::: DATA :::
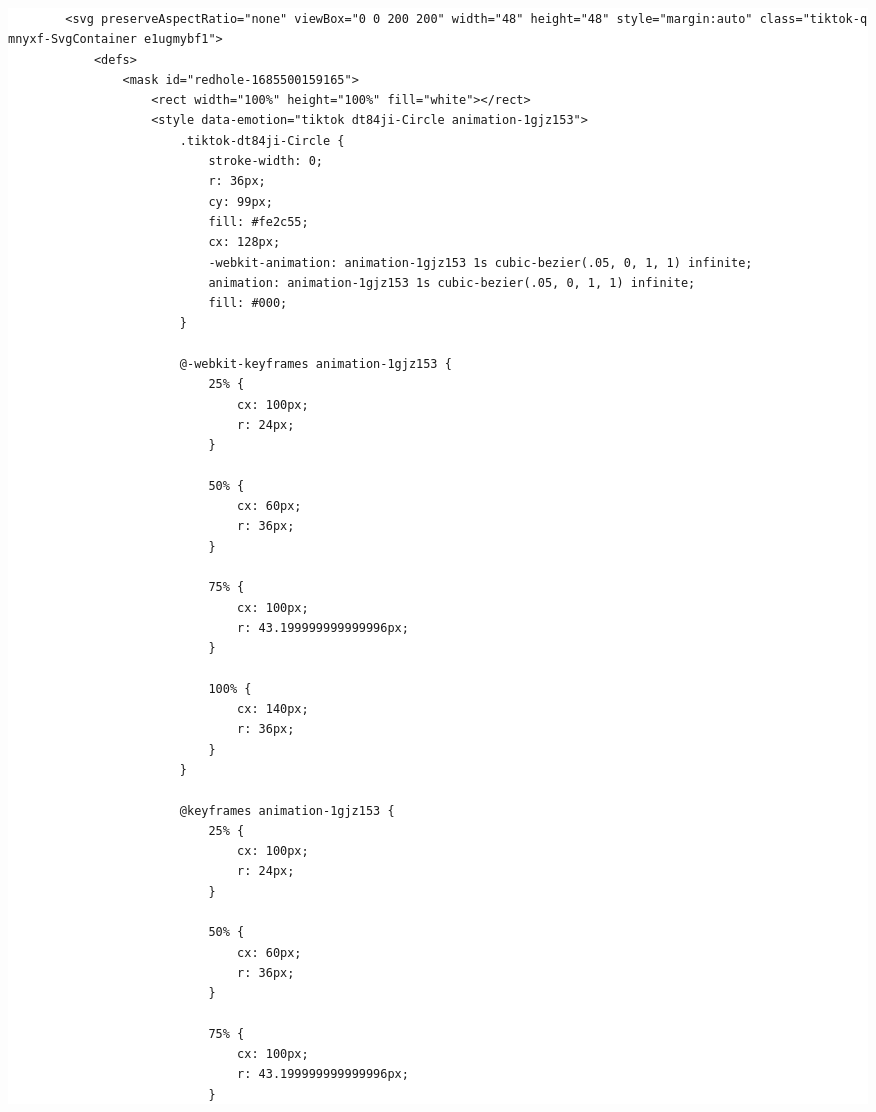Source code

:             <svg preserveAspectRatio="none" viewBox="0 0 200 200" width="48" height="48" style="margin:auto" class="tiktok-qmnyxf-SvgContainer e1ugmybf1">
                <defs>
                    <mask id="redhole-1685500159165">
                        <rect width="100%" height="100%" fill="white"></rect>
                        <style data-emotion="tiktok dt84ji-Circle animation-1gjz153">
                            .tiktok-dt84ji-Circle {
                                stroke-width: 0;
                                r: 36px;
                                cy: 99px;
                                fill: #fe2c55;
                                cx: 128px;
                                -webkit-animation: animation-1gjz153 1s cubic-bezier(.05, 0, 1, 1) infinite;
                                animation: animation-1gjz153 1s cubic-bezier(.05, 0, 1, 1) infinite;
                                fill: #000;
                            }

                            @-webkit-keyframes animation-1gjz153 {
                                25% {
                                    cx: 100px;
                                    r: 24px;
                                }

                                50% {
                                    cx: 60px;
                                    r: 36px;
                                }

                                75% {
                                    cx: 100px;
                                    r: 43.199999999999996px;
                                }

                                100% {
                                    cx: 140px;
                                    r: 36px;
                                }
                            }

                            @keyframes animation-1gjz153 {
                                25% {
                                    cx: 100px;
                                    r: 24px;
                                }

                                50% {
                                    cx: 60px;
                                    r: 36px;
                                }

                                75% {
                                    cx: 100px;
                                    r: 43.199999999999996px;
                                }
:::
WHAT YOU HAVE TO DO
Search the records above for the string "cubic" and copy each line that holds it.

TASK RESULT
                                -webkit-animation: animation-1gjz153 1s cubic-bezier(.05, 0, 1, 1) infinite;
                                animation: animation-1gjz153 1s cubic-bezier(.05, 0, 1, 1) infinite;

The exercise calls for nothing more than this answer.